Sure, she was good at Google, but that’s a given. She also knew how to dig deeper and get information in other search engines, like Yahoo, Ask, and MSN (all of which give different results). She also knew how to search blogs, message boards, and news articles to dig up more information.
This is going back a few years before the big YouTube and Twitter explosion. But a Search Specialist will be the kind of person who can quickly and effectively dig up, organize, and present highly focused data sources.
In our case, this editor could dig up information, sort the gems from the junk, and generate an informed position on just about any topic you can imagine. Going forward, and it’s going to be important to access all kinds of information on the public Net, even the stuff that isn’t well tagged and indexed by Google.
Blogs, videos, Flash interfaces, games, e-books, Twitters posts, social networks (including Facebook & MySpace), manuals, databases, closed communities, news archives, software, all contain valuable information. Some of this information is indexed, but most of it is not.
Several industries already leverage search specialists, including patent and other legal businesses.
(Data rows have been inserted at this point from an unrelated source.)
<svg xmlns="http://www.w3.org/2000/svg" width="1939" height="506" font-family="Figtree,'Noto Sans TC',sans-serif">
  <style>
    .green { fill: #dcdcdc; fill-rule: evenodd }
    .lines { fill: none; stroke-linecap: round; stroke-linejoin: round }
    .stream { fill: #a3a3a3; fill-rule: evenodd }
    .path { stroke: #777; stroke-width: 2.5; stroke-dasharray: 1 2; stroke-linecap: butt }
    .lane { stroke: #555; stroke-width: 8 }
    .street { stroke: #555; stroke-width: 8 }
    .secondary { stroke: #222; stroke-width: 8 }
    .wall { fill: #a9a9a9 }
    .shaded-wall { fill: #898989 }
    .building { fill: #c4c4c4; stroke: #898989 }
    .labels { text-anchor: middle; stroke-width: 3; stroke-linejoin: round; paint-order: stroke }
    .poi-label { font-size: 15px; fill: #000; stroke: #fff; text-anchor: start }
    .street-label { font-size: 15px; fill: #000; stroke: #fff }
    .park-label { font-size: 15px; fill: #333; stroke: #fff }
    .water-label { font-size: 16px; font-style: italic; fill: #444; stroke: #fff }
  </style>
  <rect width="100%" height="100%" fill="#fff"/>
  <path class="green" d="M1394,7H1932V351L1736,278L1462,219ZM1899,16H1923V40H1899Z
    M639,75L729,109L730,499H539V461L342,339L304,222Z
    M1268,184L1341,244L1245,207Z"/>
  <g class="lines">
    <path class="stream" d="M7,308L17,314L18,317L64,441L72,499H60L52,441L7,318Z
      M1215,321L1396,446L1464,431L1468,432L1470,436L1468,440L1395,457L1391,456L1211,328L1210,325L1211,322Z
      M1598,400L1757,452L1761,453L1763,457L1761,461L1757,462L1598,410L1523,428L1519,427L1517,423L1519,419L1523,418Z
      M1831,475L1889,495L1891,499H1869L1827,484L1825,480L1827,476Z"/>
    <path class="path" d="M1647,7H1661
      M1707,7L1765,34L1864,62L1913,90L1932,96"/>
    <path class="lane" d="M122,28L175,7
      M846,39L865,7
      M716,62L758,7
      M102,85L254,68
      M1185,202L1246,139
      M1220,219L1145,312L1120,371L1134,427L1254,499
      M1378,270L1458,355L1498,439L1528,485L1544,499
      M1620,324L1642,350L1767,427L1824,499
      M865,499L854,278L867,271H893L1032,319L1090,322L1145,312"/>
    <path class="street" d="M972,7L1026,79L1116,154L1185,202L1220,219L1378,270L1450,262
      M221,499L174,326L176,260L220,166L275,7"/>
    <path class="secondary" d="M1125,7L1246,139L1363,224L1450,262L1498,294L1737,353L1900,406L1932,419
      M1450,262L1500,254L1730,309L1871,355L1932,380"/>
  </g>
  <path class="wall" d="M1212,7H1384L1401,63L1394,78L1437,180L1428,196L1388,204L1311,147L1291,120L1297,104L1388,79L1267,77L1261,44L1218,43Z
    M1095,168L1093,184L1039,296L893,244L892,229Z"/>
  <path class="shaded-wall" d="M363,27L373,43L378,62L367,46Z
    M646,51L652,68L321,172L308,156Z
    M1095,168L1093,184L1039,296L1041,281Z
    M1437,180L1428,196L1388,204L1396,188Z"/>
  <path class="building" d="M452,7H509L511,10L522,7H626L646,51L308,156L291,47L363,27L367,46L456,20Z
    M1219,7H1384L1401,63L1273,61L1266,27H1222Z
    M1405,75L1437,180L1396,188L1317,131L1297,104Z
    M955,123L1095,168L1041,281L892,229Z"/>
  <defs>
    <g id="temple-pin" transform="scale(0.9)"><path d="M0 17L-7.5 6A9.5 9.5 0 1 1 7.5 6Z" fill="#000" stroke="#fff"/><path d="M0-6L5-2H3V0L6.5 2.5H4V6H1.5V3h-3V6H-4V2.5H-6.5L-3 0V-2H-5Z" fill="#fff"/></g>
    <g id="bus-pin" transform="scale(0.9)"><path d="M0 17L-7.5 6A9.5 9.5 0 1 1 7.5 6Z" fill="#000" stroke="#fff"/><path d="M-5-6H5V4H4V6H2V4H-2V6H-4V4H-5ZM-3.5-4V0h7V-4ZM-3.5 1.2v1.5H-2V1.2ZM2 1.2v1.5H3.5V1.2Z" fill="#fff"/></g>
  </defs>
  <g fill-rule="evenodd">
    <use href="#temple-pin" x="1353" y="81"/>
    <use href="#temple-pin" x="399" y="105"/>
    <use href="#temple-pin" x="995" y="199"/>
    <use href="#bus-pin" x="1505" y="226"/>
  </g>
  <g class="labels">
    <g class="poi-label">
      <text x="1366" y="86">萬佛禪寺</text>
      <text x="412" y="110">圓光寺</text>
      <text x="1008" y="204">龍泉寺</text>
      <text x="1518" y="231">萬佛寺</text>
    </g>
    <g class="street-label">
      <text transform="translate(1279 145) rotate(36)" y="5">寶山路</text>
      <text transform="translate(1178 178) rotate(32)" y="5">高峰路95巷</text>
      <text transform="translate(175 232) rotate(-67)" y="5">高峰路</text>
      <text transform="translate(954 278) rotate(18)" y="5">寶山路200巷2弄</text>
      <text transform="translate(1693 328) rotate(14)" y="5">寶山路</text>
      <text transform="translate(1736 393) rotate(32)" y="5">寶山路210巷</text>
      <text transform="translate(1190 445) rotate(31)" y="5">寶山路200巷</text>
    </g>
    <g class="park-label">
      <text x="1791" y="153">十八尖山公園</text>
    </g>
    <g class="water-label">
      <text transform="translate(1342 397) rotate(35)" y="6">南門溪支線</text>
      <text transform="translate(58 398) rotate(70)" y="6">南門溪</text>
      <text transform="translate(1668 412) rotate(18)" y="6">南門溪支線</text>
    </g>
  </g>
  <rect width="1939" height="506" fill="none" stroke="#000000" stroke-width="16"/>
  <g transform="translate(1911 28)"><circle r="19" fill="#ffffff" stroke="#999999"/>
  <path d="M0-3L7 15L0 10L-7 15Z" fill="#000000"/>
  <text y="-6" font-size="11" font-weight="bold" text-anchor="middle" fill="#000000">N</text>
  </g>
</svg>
In the future, other industries will seek people out who can mine and measure information from Net sources.
Search Specialists will be needle-in-a-haystack researchers who defy traditional job roles. Some of them will be research specialists or editors or scientists or journalists or work from home entrepreneurs.
In the beginning, they will be underpaid and under appreciated. But one day they will be valued and coveted knowledge workers who can extract stubborn data from nearly any source. In the right organization, they will be highly paid and highly promotable, especially as they research corporate strategies.
If you like to search, discover, and organize, it’s probably a good time to start positioning yourself as a Search Specialist in your current career. Eventually, as the career landscape shifts, you’ll be prepared for a new career as a Search Specialist.